2008.04.23
全体幸福
先日の箱根研修会の社員のレポートを読んでいます。テーマは「豊かさとは」。①地球環境の現状②丸二が追求する豊かさ③個人にとって豊かな一日・・・この3つの視点で、二日間をかけて行った社員研修会のレポートです。社員さん一人ひとりの書いた文字を追いながら、心の中に清らかな感動と感謝の気持ちが湧いてきます。ああ、すごいなあ。たくさんの気づきを得ることが出来たんだなあ。地球環境のことと、丸二のことと、自分のこと・・・この3つの世界が、ちゃんと繋がったんだなあ。やってよかったなあ。
自分自身の幸福と、全体の幸福とが、うまく一致しない世の中で、認識力が高まれば高まるほど、ある種のジレンマやギャップに悩まされるようになります。知らないほうが良かった・・・なんてことが、世の中にはいっぱいありますよね。でも、本当に知らない方がいいのかと言うと、それではあまりにも空しい。真実を知り、その上で自分にできること、会社にできることを模索し、多くの矛盾やジレンマを感じながらも、いくらかでも「善」の方向に向かって行く。この絶えざる「1mmの前進」の積み重ねは、いずれは大きな進歩・改善に結びつくでしょう。社員さんたちの数々の思いを読みながら、私自身の方が勇気付けられました。と同時に、丸二の向かっている方向性が、少なからず人や地球を尊重するものであると、あらためて肌で感じてくれたことに、心から感謝しました。
NPO法人:ネットワーク「地球村」代表の高木善之氏が、講演DVD「美しい地球を子どもたちに」の中でも語っていましたが、ここに宮澤賢治の有名な言葉があります(私も以前より意識していた非常に重い言葉です)。
「世界が全体幸福にならないうちは、個人の幸福はあり得ない」
この言葉からは、「いま地球上に生きている個人は、みな不幸である」という厳しい現実が導き出されます。現在の世界情勢の中で、どう考えても、すべての個人が幸福であると言うには、相当な無理があります。でも、それは、あくまで「物質的な幸福」をモノサシにした場合で、もし「精神的な幸福」をモノサシにしたとすれば、いくらかでも可能性は広がります。

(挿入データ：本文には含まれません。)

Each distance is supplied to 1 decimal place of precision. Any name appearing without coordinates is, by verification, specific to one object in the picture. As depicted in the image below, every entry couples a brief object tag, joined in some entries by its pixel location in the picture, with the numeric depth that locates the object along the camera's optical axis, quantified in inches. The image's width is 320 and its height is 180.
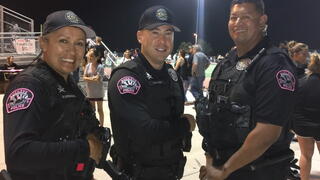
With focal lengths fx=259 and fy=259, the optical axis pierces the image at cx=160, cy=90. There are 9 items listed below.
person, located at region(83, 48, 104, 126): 203.3
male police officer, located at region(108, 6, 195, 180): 66.0
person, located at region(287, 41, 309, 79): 154.1
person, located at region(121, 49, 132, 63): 385.2
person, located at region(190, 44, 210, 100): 287.0
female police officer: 47.3
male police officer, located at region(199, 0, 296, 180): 58.7
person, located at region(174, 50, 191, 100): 301.8
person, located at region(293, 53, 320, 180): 121.9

幸福とは「ゲットする」ものではなく、「感じる」もの。だから、少しでも多くの人の心の中に、「うれしい」「たのしい」「ありがとう」という気持ちが生まれるように、自分たちにできることをコツコツ始めていく。それは、本当に小さなことかもしれませんが、なかなか価値のある生き方だと思います。丸二の≪快適100年建築≫と≪美と夢と健康≫も、人と地球に「ありがとう」をお伝えするための、自分たちの精一杯の気持ちです。
※継続は力なり
ブルックナー
交響曲第9番、他
ヴァント&NDR交響楽団(2001)
(DVD)
大器晩成の大指揮者、ヴァントが90歳で亡くなる約半年前のライブ映像。得意のブルックナーの最後の交響曲:第9番を、すべての生命力を賭けて指揮。その崇高な姿と素晴らしい音楽に、とても感動しました。音楽の凄みとは、(歌詞ではなく)「音」そのものだけで、人の心を動かし、泣かせ、元気を与えること。70歳を過ぎてから世の中に評価されるようになったヴァントは、それまでの長い長い無名時代の時から、ただただ純粋に完璧な音楽づくりに徹してきました。評価されようがされまいが、自分のつくる音楽は何も変わらない。「信じるものを求めて、続けていくこと」・・・ヴァントは、きっとどんな状態の中においても、幸福の近くにいたのかもしれません。指揮台に向かうのに、介添えがいないと歩けない。なのに、いざ演奏が始まると、ずっと立ちっぱなしで、鋭い眼光でオーケストラをコントロールする。とても、かっこいいです。